**Verilen veriler:**
============================================================

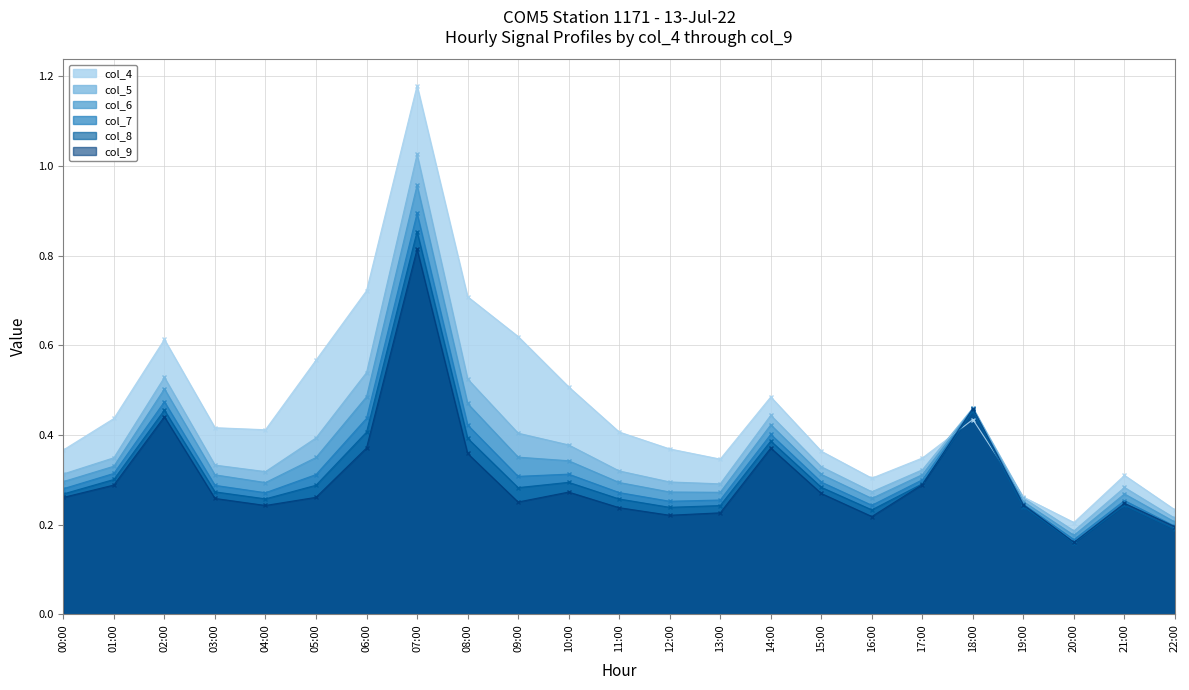

True or false: col_6 has more than 2 points higher than both neighbors.

True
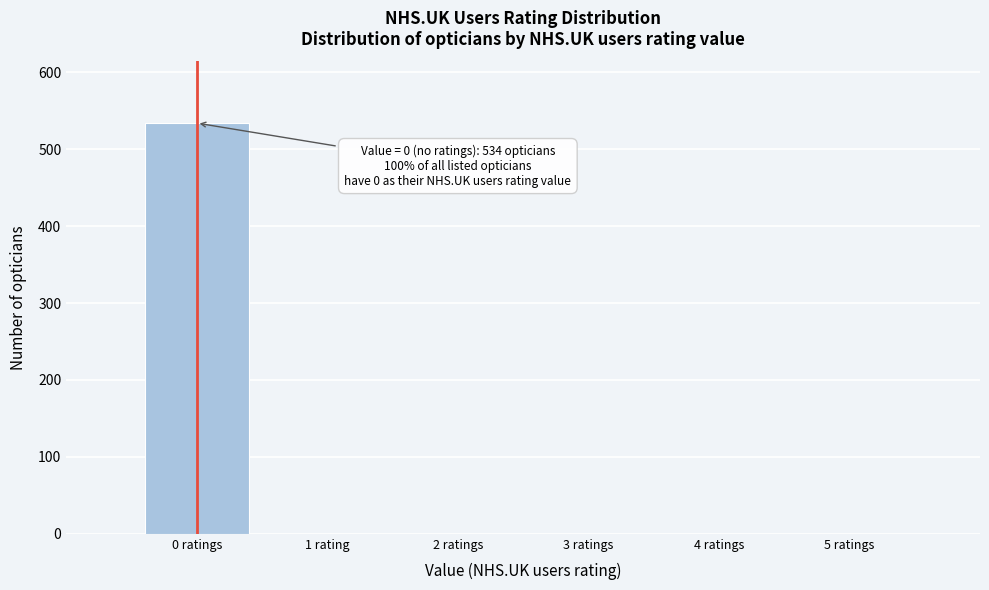

Reading left to right, what are all the values shown in this chart?

0 ratings=534	1 rating=0	2 ratings=0	3 ratings=0	4 ratings=0	5 ratings=0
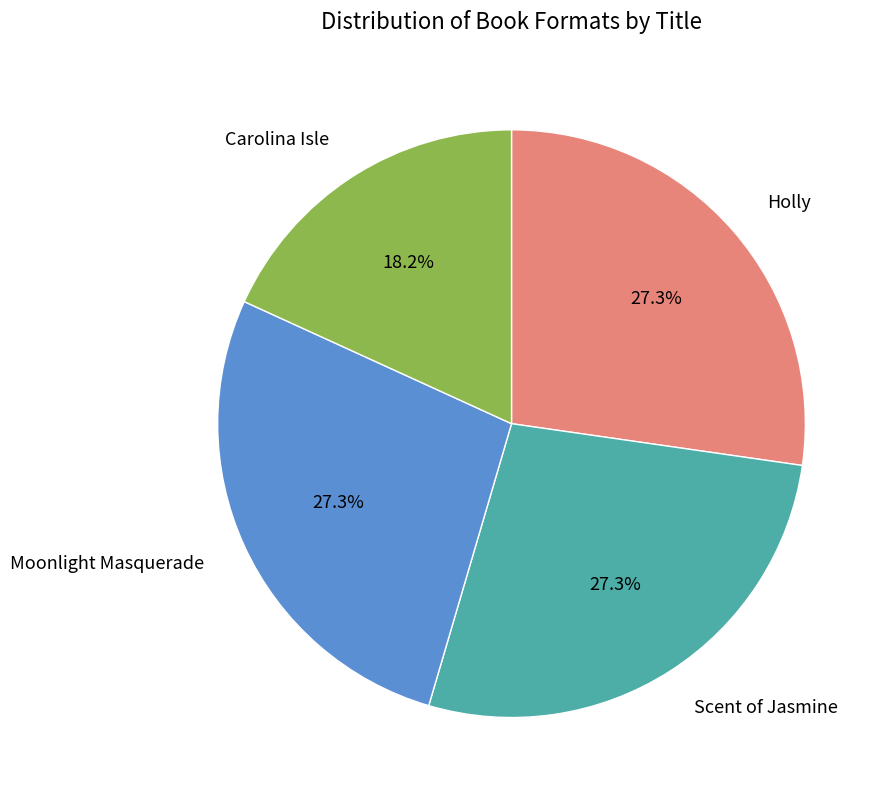

Is there any slice that represents more than half of the pie?

No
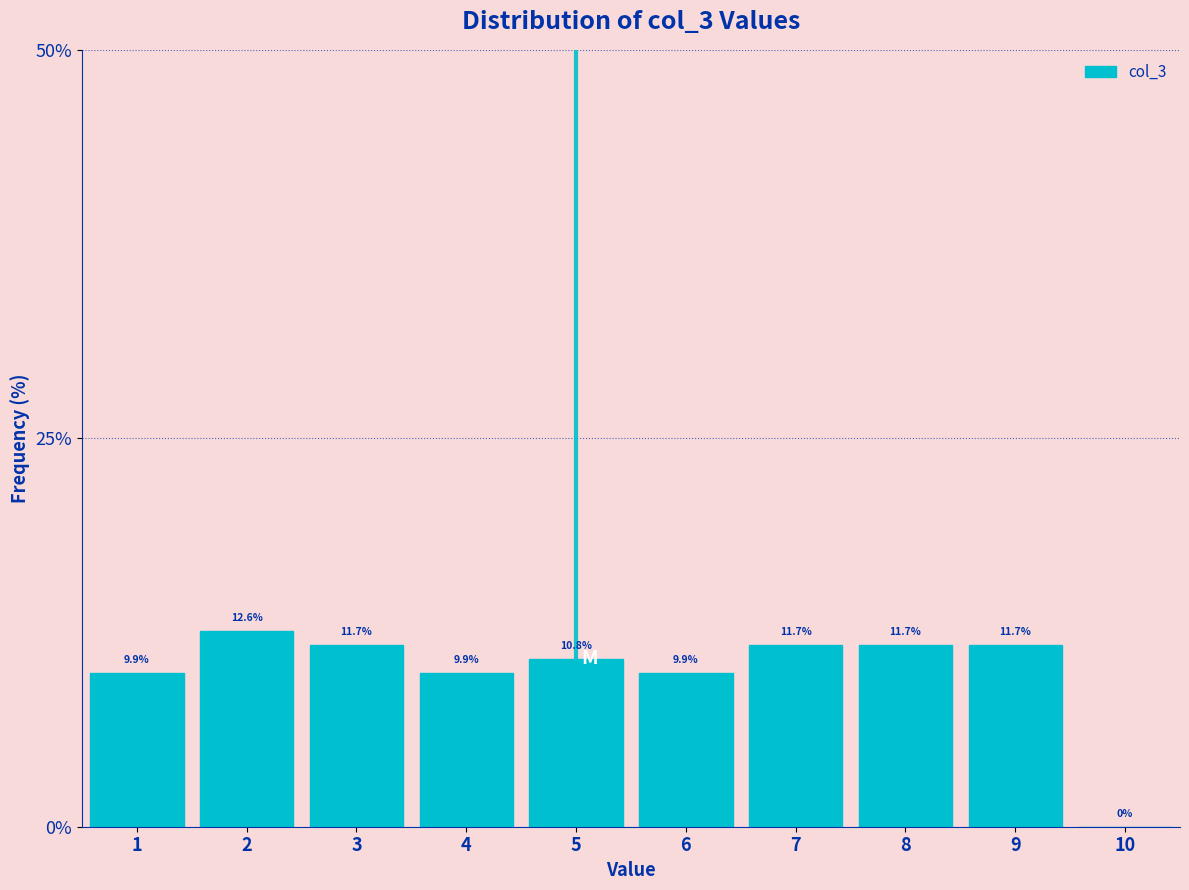

How tall is the bar that spans 7.5 to 8.5 on the x-axis?

11.7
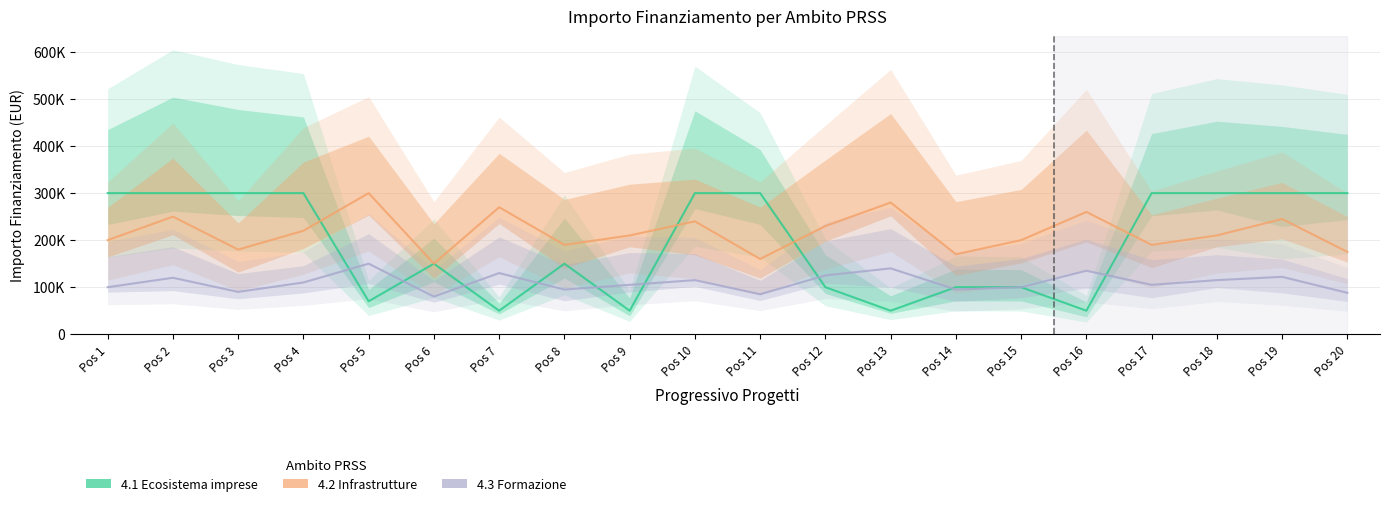

At how many categories does at least one series exceed 287893?

11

============================================================

**Alıştırma:** Yukarıdaki listenin tamamını hiçbir değişiklik yapmadan yeniden yazın, ancak resimleri cevabınıza dahil etmeyin.

**Alıştırma çözümü:**
True or false: col_6 has more than 2 points higher than both neighbors.

True

Reading left to right, what are all the values shown in this chart?

0 ratings=534	1 rating=0	2 ratings=0	3 ratings=0	4 ratings=0	5 ratings=0

Is there any slice that represents more than half of the pie?

No

How tall is the bar that spans 7.5 to 8.5 on the x-axis?

11.7

At how many categories does at least one series exceed 287893?

11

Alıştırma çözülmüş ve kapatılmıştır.